My preference would be for the last definition to be the one that is used when a duplicate condition exists. That way we can import generic recipes from other files and then over-ride a generic recipe in a specific project area.


with ../generic_recipes.just  # has a doit recipe
@doit:
  echo "my way"
casey commented 3 years ago

It's a bit of a weird feature, when considered apart from justprep, but that aside, I think I'd accept a PR that implemented --allow-duplicates.

MadBomber commented 3 years ago

I agree its weird out of context. Just pushed step one. I have the flag added to the config object and the help test modified to pass with the new option. Next step is to add the business logic to the analyzer and a few other files.

casey commented 3 years ago

@MadBomber Sounds good! Feel free to push a WIP draft PR if you want to get early feedback or have questions about anything.

valscion commented 2 years ago

Hmm I wonder if #1095 was supposed to entirely close this issue?

casey commented 2 years ago

Ah, sorry, no I definitely didn't meean to close this issue

hhoeflin commented 2 years ago

Cool project - this import sounds very interesting. I had 2 questions: a) @MadBomber - did you also try https://logological.org/gpp or just the m4 preprocessor? b) @casey For something like this, an option to read a justfile from stdin would be useful. How difficult do you think that would be?

Thanks - very great work. I love how many people create cool CLI tools in Rust these days!

MadBomber commented 2 years ago

@hhoeflin I've used M4 before to do similar things - docker compose junk. This time I wanted to see how close I could come with a Ruby/Crystal implementation that shared a common code base. Still not there. Like everyone else time is in short supply these days.

The justprep project is not general purpose. Its a specific stop-gap measure for use with the just utility until such time as the new modular architecture can be implemented. M4 and GPP could do the same thing; but, I would not have as much fun playing with Ruby/Crystal cross-breeding.

casey commented 2 years ago

@hhoeflin I don't think reading a justfile from stdin would be hard, exactly, but it might be a tricky PR, since it would require modifying a lot of error messages. Feel free to open an issue!

hhoeflin commented 2 years ago

Thank you, but looking at this https://serverfault.com/questions/398514/pass-a-pipe-to-a-command-that-expects-a-filename I learned it is not actually necessary and there is a good workaround, at least on linux in bash. Always something new to learn :)
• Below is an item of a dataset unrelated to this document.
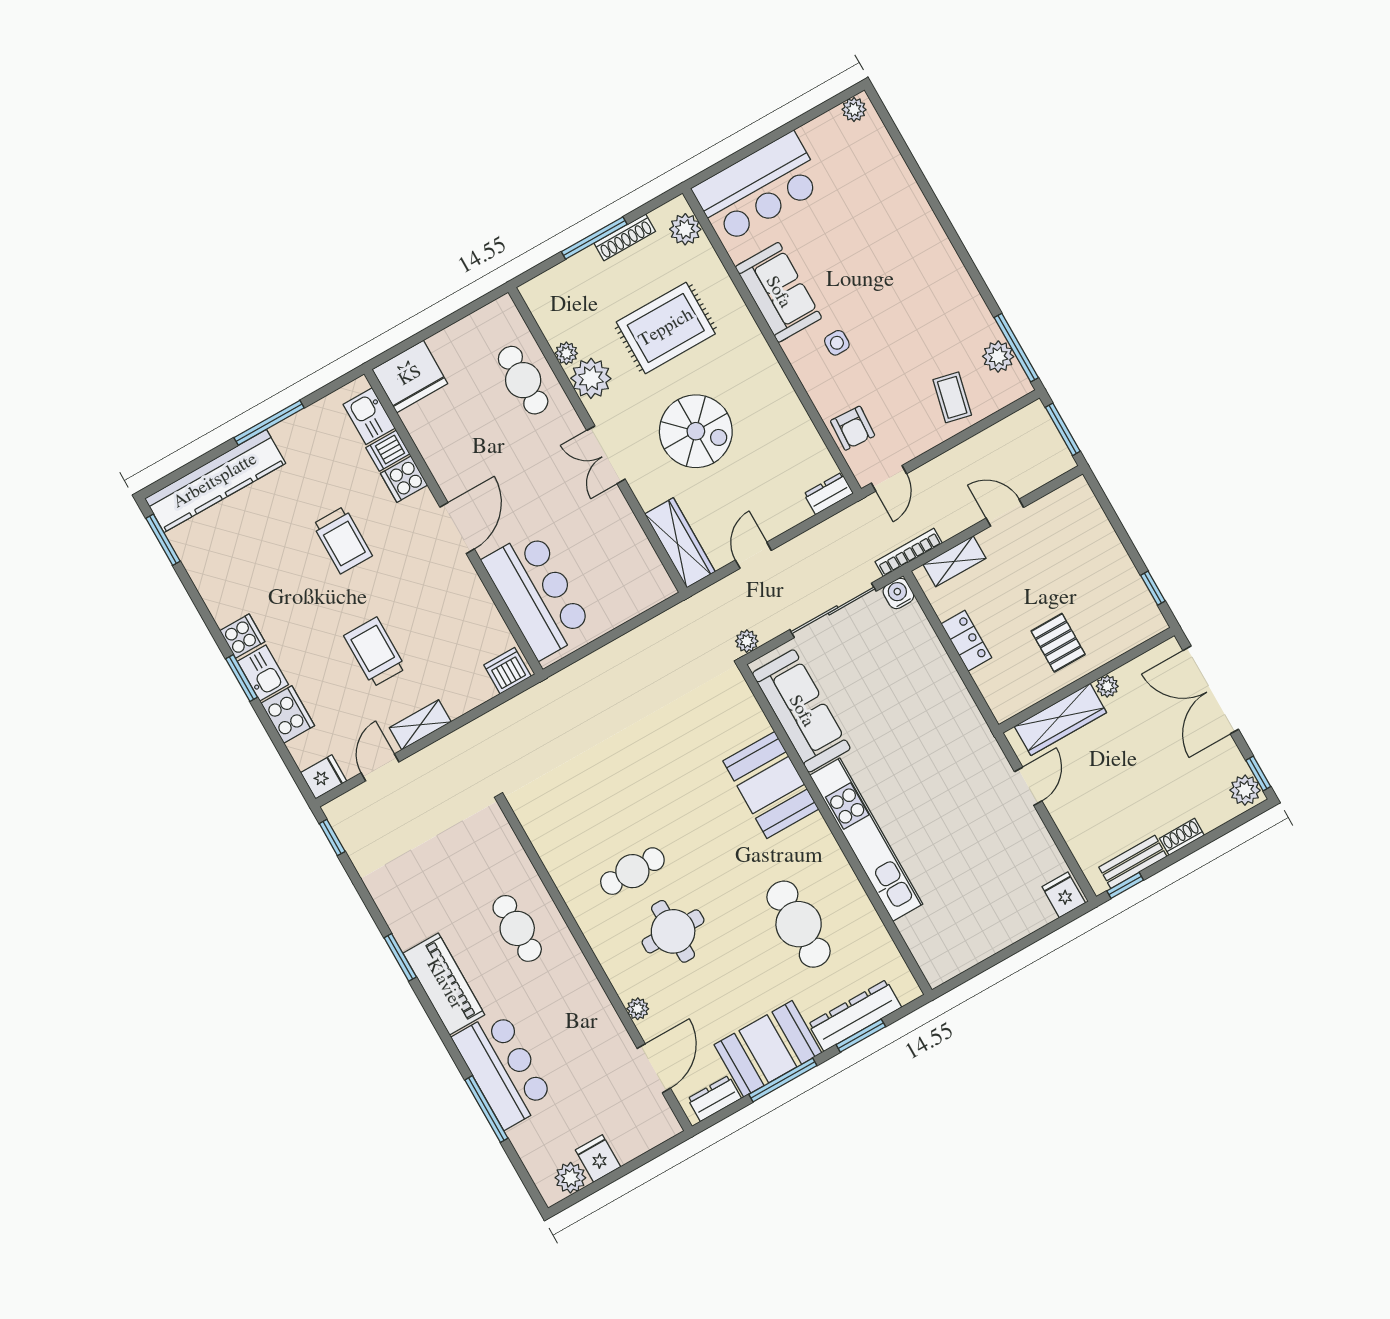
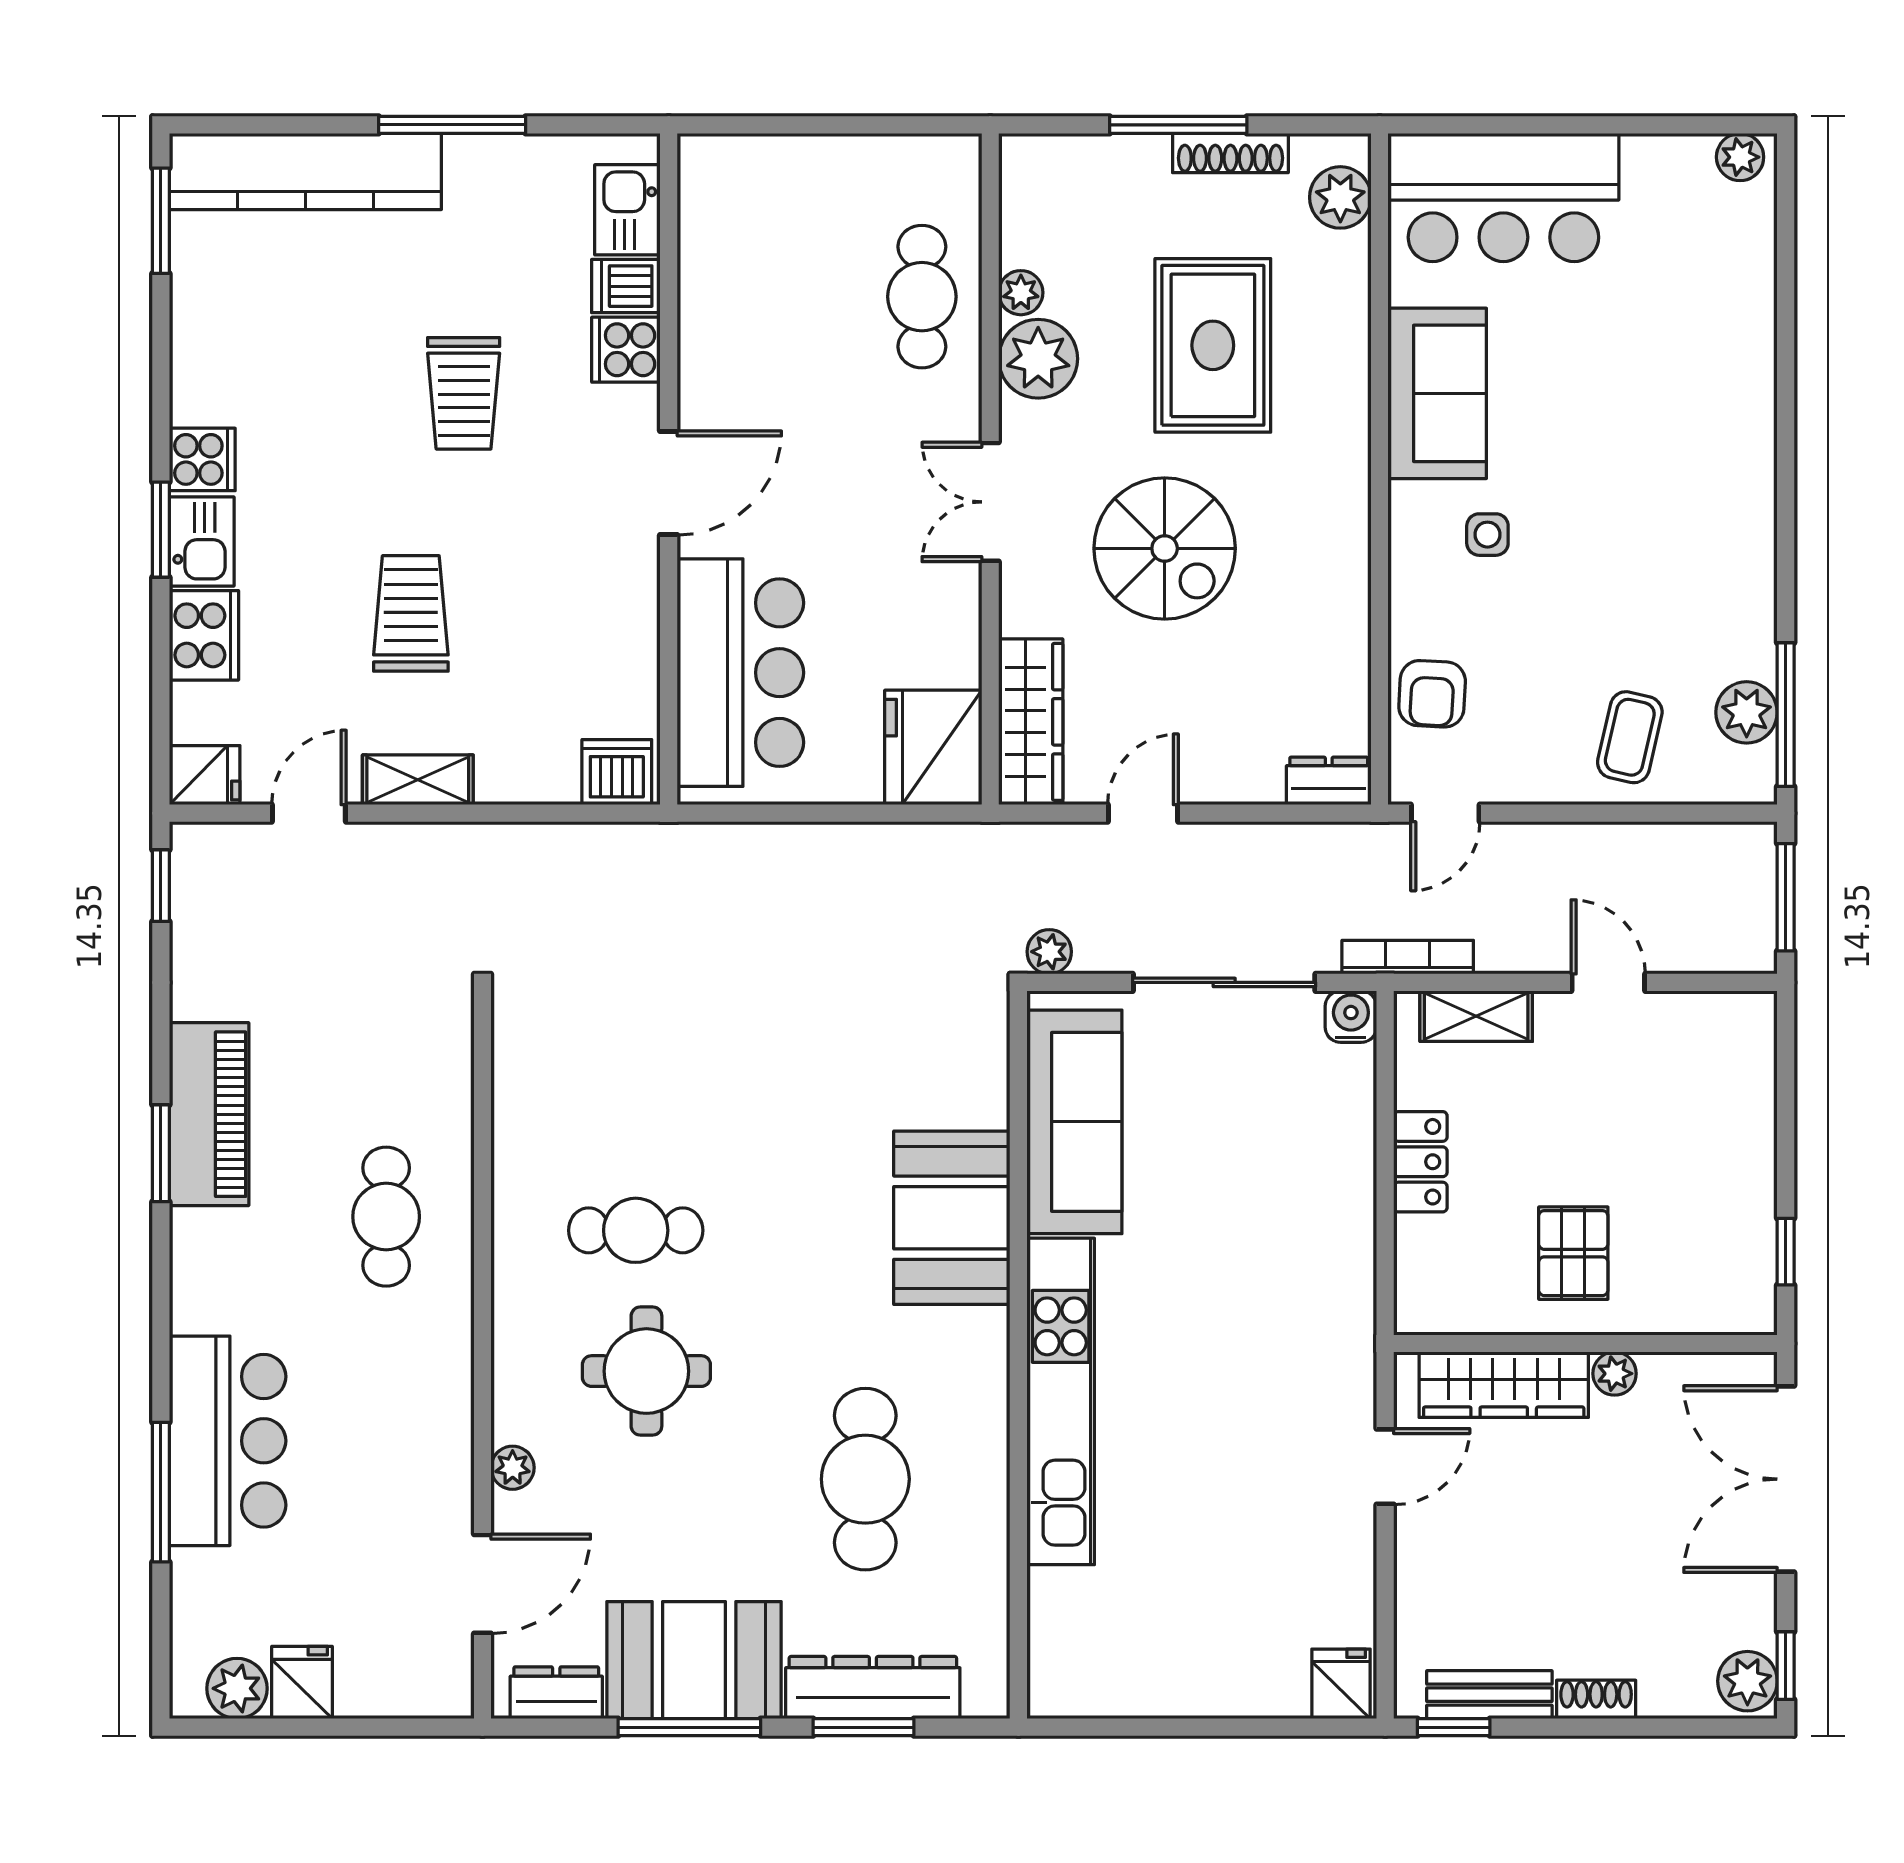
rug: (666, 328) -> (1213, 345), turned 90
fridge: (410, 376) -> (933, 747), moved, turned 90
piano: (444, 984) -> (209, 1114), moved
nickgarber commented 2 years ago

As I learn about just I appreciate the balance being struck by the project lead and community.

So much so that it seems that just includes by default many of the workflow/ergonomic enhancements I've built on to GNU-make over time. This makes just feel like coming home.

The one thing I've looked for and not seen is GNU-make style includes, though it seems like there are a few related discussions.


I'd suggest that the ideas of modules and namespace could be made more independent from each other. Both are useful but could perhaps be implemented with some optional interdependence.

In fact, the ability to compose recipes from modular Makefiles based on path is one of most successful and comfortable patterns I've seen emerge.

For my use-cases I've taken to adding an -include .assets/makefile/*.mk to a minimal Makefile in the project root, with glob-included modular makefiles, each with prefixed target names according to their modules as a simple form of namespacing / collision avoidance.

It's very useful to be able to conceptually organize content while avoiding the disadvantages of recursive calls. It helps to keep the size of each individual file to a reasonable minimum, as well as making it easy to disable a module by renaming it from .mk to .mk.disabled.

I trust the course of this issue and just wanted to put forward the merits of this approach since it's something that's worked well for me that I can happily recommend.